Headman Mtshina, born Madlela Maphosa, said before the issuance of the birth certificates and identification cards accessing them was a big challenge for the San community.

Madlela Maphosa

“Many people here were losing out on Government programmes because of lack of national documents. We thank the Government for the move because the lack of birth registration was affecting children and adults alike and especially the young people were affected most.

“We are, however, appealing for another mobile registration exercise so that those who missed during the initial process can also be issued with the documents,” said Maphosa.

He said without a birth certificate, accessing education was also a struggle for about 150 children from the San Community attending Mtshina Primary School.

According to Unicef, children without birth certificates face uncertain futures. They can be cut off from routine vaccinations and other health care.

They may be prevented from receiving social assistance, inheriting property, attending school or registering for exams.

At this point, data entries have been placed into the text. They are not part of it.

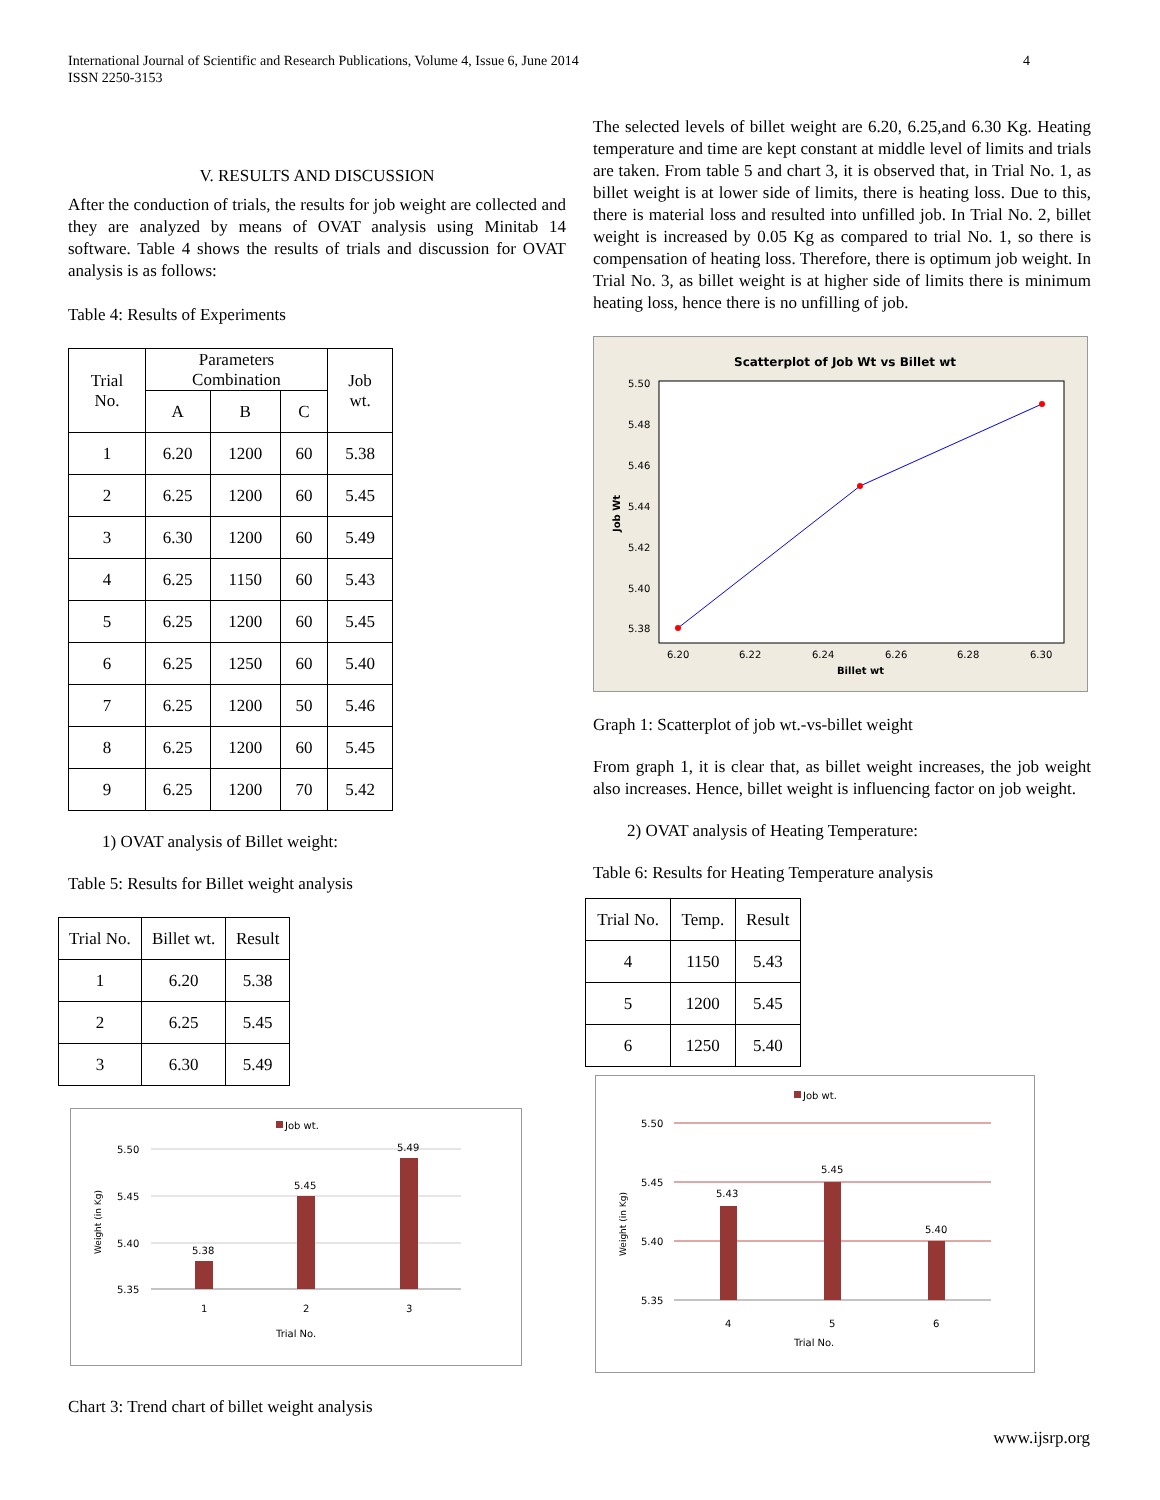International Journal of Scientific and Research Publications, Volume 4, Issue 6, June 2014
ISSN 2250-3153
4
V. RESULTS AND DISCUSSION
After the conduction of trials, the results for job weight are collected and they are analyzed by means of OVAT analysis using Minitab 14 software. Table 4 shows the results of trials and discussion for OVAT analysis is as follows:
Table 4: Results of Experiments
| Trial No. | Parameters Combination | | | Job wt. |
| --- | --- | --- | --- | --- |
| | A | B | C | |
| 1 | 6.20 | 1200 | 60 | 5.38 |
| 2 | 6.25 | 1200 | 60 | 5.45 |
| 3 | 6.30 | 1200 | 60 | 5.49 |
| 4 | 6.25 | 1150 | 60 | 5.43 |
| 5 | 6.25 | 1200 | 60 | 5.45 |
| 6 | 6.25 | 1250 | 60 | 5.40 |
| 7 | 6.25 | 1200 | 50 | 5.46 |
| 8 | 6.25 | 1200 | 60 | 5.45 |
| 9 | 6.25 | 1200 | 70 | 5.42 |
1) OVAT analysis of Billet weight:
Table 5: Results for Billet weight analysis
| Trial No. | Billet wt. | Result |
| --- | --- | --- |
| 1 | 6.20 | 5.38 |
| 2 | 6.25 | 5.45 |
| 3 | 6.30 | 5.49 |
Job wt.
5.50
5.45
5.40
5.35
5.38
5.45
5.49
1
2
3
Trial No.
Weight (in Kg)
Chart 3: Trend chart of billet weight analysis
The selected levels of billet weight are 6.20, 6.25,and 6.30 Kg. Heating temperature and time are kept constant at middle level of limits and trials are taken. From table 5 and chart 3, it is observed that, in Trial No. 1, as billet weight is at lower side of limits, there is heating loss. Due to this, there is material loss and resulted into unfilled job. In Trial No. 2, billet weight is increased by 0.05 Kg as compared to trial No. 1, so there is compensation of heating loss. Therefore, there is optimum job weight. In Trial No. 3, as billet weight is at higher side of limits there is minimum heating loss, hence there is no unfilling of job.
Scatterplot of Job Wt vs Billet wt
5.50
5.48
5.46
5.44
5.42
5.40
5.38
6.20
6.22
6.24
6.26
6.28
6.30
Billet wt
Job Wt
Graph 1: Scatterplot of job wt.-vs-billet weight
From graph 1, it is clear that, as billet weight increases, the job weight also increases. Hence, billet weight is influencing factor on job weight.
2) OVAT analysis of Heating Temperature:
Table 6: Results for Heating Temperature analysis
| Trial No. | Temp. | Result |
| --- | --- | --- |
| 4 | 1150 | 5.43 |
| 5 | 1200 | 5.45 |
| 6 | 1250 | 5.40 |
Job wt.
5.50
5.45
5.40
5.35
5.43
5.45
5.40
4
5
6
Trial No.
Weight (in Kg)
www.ijsrp.org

As a result, their future job prospects become extremely limited, rendering them more likely to live in poverty.

Shylet Magwayana (41) said the obtaining of the birth certificates and identification cards was not only their triumph, but it was a triumph for development of the previously marginalised San community.

“We didn’t have birth certificates, and obtaining national identification cards was also a challenge.

“My five children were also deprived of an education because they didn’t have the necessary documents. I am happy that with the issuance of the birth certificates my children no longer miss seating for examinations and attending sports competitions,” said Magwayana.

She said even though she managed to get her two older children into school using their immunisation cards they however, dropped out when they reached Grade 7 because they have no other form of identification.

Sibongile Mpofu (54) was optimistic that the issuance of birth certificates and identification cards signals a new beginning for the entire San community.

“With birth certificates, my children will no longer be sent home from school and they will have a bright future. Our children were undocumented for many reasons.

“This is because as parents and guardians, we were struggling to secure birth certificates to support the application for national identification cards.” she said.

Studies have shown that in poor or marginalised communities lack of birth registration can also reinforce existing gender gaps in areas like education. Worldwide, 132 million girls are out of school, and these girls are more likely than out-of-school boys to never enroll in school. Not having a birth certificate makes it even more difficult for them to do so.

According to Unicef, with regards to addressing low birth registration, its advocacy and financial support contributed to birth registration in emergency affected districts and marginalised communities such as the San community in Tsholotsho North.

“In response to the birth registration backlog, in 2021, Unicef increased access to mobile Birth Registration in drought affected districts. Unicef working with the Registrar’s Office and Ministry of Public Service, Labour and Social Welfare, reached a total of 6 645 children with birth registration assistance in Bikita and Tsholotsho (target 1 500).

“Apart from this, Unicef is working with the RG’s Office, providing technical and funding support for a national Civil Registration and Vital Statistics (CRVS) assessment. Unicef supported reactivation of the CRVS Inter-Ministerial Committee creating a high-level platform to support CRVS.

“The key lesson learnt from this, a consistent working relationship with RG’s office is critical for the facilitation of access to birth registration services for children.

“Unicef has enhanced its partnership and collaboration with the RG’s Office through regular contact at technical levels, and occasionally and strategically at senior management levels”.

Tsoro-o-otso San Development Trust director Davy Ndlovu who has been advocating for the rights of the San community ensuring that they have access to national documents is also on record saying they were happy that since the coming of the Second Republic many projects were being implemented to improve their livelihoods.